# Task to complete
Can you quote every one of the entries below word for word, leaving the pictures out of your answer?

start Data

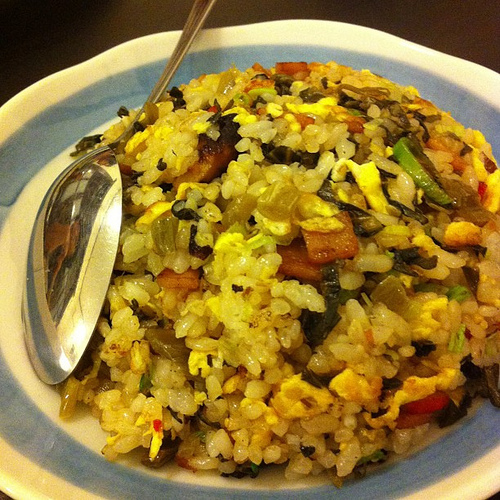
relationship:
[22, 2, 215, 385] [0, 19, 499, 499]
spoon in bowl.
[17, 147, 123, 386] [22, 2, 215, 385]
reflection in spoon.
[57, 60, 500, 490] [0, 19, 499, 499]
rice in bowl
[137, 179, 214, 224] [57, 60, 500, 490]
cheese in rice.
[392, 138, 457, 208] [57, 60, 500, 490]
peppers in rice.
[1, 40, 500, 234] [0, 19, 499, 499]
stripe on bowl.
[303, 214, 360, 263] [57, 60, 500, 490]
brown in rice.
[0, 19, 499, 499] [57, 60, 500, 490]
bowl of food.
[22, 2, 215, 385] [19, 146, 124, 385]
spoon appears large.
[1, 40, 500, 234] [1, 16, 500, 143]
blue and white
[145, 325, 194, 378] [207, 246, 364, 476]
may contain grains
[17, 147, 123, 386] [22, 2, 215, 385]
reflections in spoon.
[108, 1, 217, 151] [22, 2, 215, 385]
handle of spoon.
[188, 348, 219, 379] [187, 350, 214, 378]
piece of egg.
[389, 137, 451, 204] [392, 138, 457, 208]
prieces of pepper.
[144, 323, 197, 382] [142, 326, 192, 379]
piece of onion.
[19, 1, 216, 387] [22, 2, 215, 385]
shiny silver spoon.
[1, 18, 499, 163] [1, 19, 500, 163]
wavey plate rim.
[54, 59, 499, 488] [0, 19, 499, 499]
meal on plate.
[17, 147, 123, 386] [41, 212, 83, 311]
reflection of person.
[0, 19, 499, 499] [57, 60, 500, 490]
plate of rice.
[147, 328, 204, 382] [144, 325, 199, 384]
chopped up onions.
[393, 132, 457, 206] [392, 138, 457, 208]
chopped up pepper.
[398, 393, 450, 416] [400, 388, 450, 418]
chopped up pepper.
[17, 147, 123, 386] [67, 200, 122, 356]
reflections of light.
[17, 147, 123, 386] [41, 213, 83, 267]
reflection of phone.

end Data

# Answer to the problem
relationship:
[22, 2, 215, 385] [0, 19, 499, 499]
spoon in bowl.
[17, 147, 123, 386] [22, 2, 215, 385]
reflection in spoon.
[57, 60, 500, 490] [0, 19, 499, 499]
rice in bowl
[137, 179, 214, 224] [57, 60, 500, 490]
cheese in rice.
[392, 138, 457, 208] [57, 60, 500, 490]
peppers in rice.
[1, 40, 500, 234] [0, 19, 499, 499]
stripe on bowl.
[303, 214, 360, 263] [57, 60, 500, 490]
brown in rice.
[0, 19, 499, 499] [57, 60, 500, 490]
bowl of food.
[22, 2, 215, 385] [19, 146, 124, 385]
spoon appears large.
[1, 40, 500, 234] [1, 16, 500, 143]
blue and white
[145, 325, 194, 378] [207, 246, 364, 476]
may contain grains
[17, 147, 123, 386] [22, 2, 215, 385]
reflections in spoon.
[108, 1, 217, 151] [22, 2, 215, 385]
handle of spoon.
[188, 348, 219, 379] [187, 350, 214, 378]
piece of egg.
[389, 137, 451, 204] [392, 138, 457, 208]
prieces of pepper.
[144, 323, 197, 382] [142, 326, 192, 379]
piece of onion.
[19, 1, 216, 387] [22, 2, 215, 385]
shiny silver spoon.
[1, 18, 499, 163] [1, 19, 500, 163]
wavey plate rim.
[54, 59, 499, 488] [0, 19, 499, 499]
meal on plate.
[17, 147, 123, 386] [41, 212, 83, 311]
reflection of person.
[0, 19, 499, 499] [57, 60, 500, 490]
plate of rice.
[147, 328, 204, 382] [144, 325, 199, 384]
chopped up onions.
[393, 132, 457, 206] [392, 138, 457, 208]
chopped up pepper.
[398, 393, 450, 416] [400, 388, 450, 418]
chopped up pepper.
[17, 147, 123, 386] [67, 200, 122, 356]
reflections of light.
[17, 147, 123, 386] [41, 213, 83, 267]
reflection of phone.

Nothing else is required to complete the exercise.